PalmerAL commented 3 years ago

I redeployed the libretranslate server on a 2GB VPS ($10/month), and a service set up to auto-restart when it runs out of memory. It actually seems to work pretty decently, but I haven’t tested it extensively either.

Speed is not great still, although I think the change to translate the on-screen portion first helped a lot. With the latest commit, the page is split up into 5-600 character chunks, and each one takes around 5 seconds to translate. So after 1 or 2 chunks, you should be able to start reading while the rest of the page is translated in the background. (If you’re seeing much longer times than that, let me know).

Even if it’s not perfect, I think we could probably just release it, keep the “beta” label on the context menu, add some telemetry, and see how much people use it. Part of the problem here is that I’m not sure how many people want this feature, so I’m not sure how much time / money to spend on it.

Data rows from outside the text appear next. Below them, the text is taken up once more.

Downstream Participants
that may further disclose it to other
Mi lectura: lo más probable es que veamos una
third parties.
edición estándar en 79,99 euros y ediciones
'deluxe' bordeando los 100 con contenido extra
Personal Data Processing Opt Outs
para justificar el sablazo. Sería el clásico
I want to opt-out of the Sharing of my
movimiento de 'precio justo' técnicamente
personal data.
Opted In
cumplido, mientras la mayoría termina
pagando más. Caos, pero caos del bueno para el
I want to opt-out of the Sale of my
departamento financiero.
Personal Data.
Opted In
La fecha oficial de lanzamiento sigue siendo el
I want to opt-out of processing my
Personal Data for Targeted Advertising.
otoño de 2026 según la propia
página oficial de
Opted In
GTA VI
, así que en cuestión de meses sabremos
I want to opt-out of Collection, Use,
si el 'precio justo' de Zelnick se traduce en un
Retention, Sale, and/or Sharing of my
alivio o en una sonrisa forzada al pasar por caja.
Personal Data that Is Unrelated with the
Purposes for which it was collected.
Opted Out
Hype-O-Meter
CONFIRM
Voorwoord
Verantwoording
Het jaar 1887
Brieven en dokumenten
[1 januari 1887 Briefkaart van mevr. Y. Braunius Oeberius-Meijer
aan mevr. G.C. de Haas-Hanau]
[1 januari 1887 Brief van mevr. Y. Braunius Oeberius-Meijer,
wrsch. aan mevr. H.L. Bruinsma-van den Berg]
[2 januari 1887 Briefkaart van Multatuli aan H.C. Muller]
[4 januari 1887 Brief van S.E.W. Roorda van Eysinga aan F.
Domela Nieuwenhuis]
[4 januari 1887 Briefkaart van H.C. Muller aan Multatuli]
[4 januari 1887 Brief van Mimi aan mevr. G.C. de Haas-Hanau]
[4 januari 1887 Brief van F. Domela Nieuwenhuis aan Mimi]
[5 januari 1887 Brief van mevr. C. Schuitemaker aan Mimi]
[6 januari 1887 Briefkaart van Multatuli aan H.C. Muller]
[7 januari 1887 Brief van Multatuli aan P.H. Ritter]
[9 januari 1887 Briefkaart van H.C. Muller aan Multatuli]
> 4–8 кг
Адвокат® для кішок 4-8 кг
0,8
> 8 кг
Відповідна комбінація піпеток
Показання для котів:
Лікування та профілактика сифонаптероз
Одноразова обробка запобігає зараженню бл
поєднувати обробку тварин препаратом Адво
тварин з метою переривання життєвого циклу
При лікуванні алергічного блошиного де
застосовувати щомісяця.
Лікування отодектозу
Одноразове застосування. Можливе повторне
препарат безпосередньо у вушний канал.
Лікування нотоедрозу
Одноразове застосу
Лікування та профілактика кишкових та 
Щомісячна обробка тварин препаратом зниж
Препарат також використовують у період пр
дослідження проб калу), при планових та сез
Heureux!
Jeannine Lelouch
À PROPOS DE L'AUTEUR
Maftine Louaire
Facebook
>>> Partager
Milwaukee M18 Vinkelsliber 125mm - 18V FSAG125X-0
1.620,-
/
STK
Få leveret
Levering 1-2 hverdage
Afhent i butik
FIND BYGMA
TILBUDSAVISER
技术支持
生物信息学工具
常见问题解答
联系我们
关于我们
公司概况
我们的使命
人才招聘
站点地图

Bergamot compiles to webassembly, so getting it to run in a browser is actually pretty easy. The issues with bergamot are:

  1. I read somewhere on their repository that they’re using experimental webassembly features in Firefox; I’m not sure if it works in Chromium or not.
  2. The current language selection is too limited to be useful for most people.
  3. It’s still a research project, and it’s possible they stop development on it entirely.

But given a few more months of development, it’s possible that Bergamot will turn into a good alternative. And the translation quality of the languages they do support seems to be better than libretranslate (there’s a pref you can enable in Firefox Nightly to try it out).

PalmerAL commented 3 years ago

Although the Chinese and Japanese models seem to be worse - I'm seeing times of 10-15s per page chunk there.